Many speak of heritage as the key component of what it means to say, “I am Jewish.” We relate to past historical trials and triumphs, the teachings we have contributed to civilization and accomplishments we have attained, while hopefully building upon them. For example, Larry King, like many others, describes himself as a “cultural Jew.” He writes: “I love the Jewish sense of humor. The shtick of the Jewish comedian burns in me. I love a good joke.” Though he doesn’t observe High Holy Days, he admits to a certain reverence at that time of year as he thinks about his parents. (The rabbi in me hopes it is guilt, not always such a bad feeling, when it prompts us to do what is right.) He goes on to say, “It’s an imprint I carry with me everywhere. I was taught to hate prejudice. I was taught the value of loyalty- the value of family…I was certainly embedded with strong Jewish values of education and learning, no matter what the form.” (p. 52) The problem I have with this approach to being Jewish is that while it gives meaning to his life today, it will neither transcend him or be transmitted to a future generation.

German born Michael Blumenthal, former Secretary of Treasury and now President and CEO of the Berlin Jewish Museum, also embraces heritage as his link to being Jewish. He writes: “Without strong religious anchors there was a time when still young, I wondered whether my Jewish heritage was only a burden to be borne, rather than a privilege and blessing to be acknowledged with pride….The Jewish religion is the foundation for the sum total of ethical and moral values of the Western World. Jewish men and women, wherever they lived, have contributed enormously to every facet of human life. It is a tradition and a heritage to be cherished and valued.” (p. 54) For him, “I am Jewish,” combines appreciation of the past leading to responsibility for the future.

> PROBLEM DETAILS
Answer these questions from the passage on Jewish heritage:
(a) What term does Larry King use to describe himself?
(b) What positions does Michael Blumenthal now hold?
(c) What does Blumenthal call the Jewish religion the foundation for?
The listing that comes next is separate material, unrelated to the passage on Jewish heritage.

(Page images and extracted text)
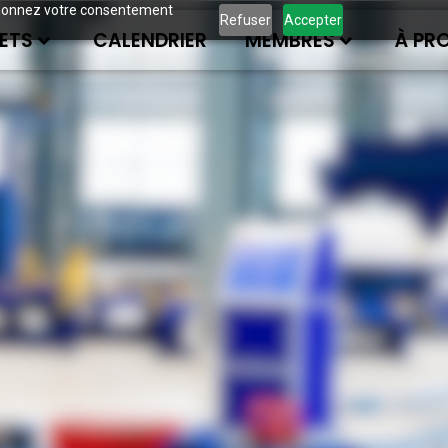
ous donnez votre consentement
Refuser
Accepter
ETS
CALENDRIER
MEMBRES
À PR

> ANSWER TO THE PROBLEM
(a) A "cultural Jew."
(b) President and CEO of the Berlin Jewish Museum.
(c) The sum total of ethical and moral values of the Western World.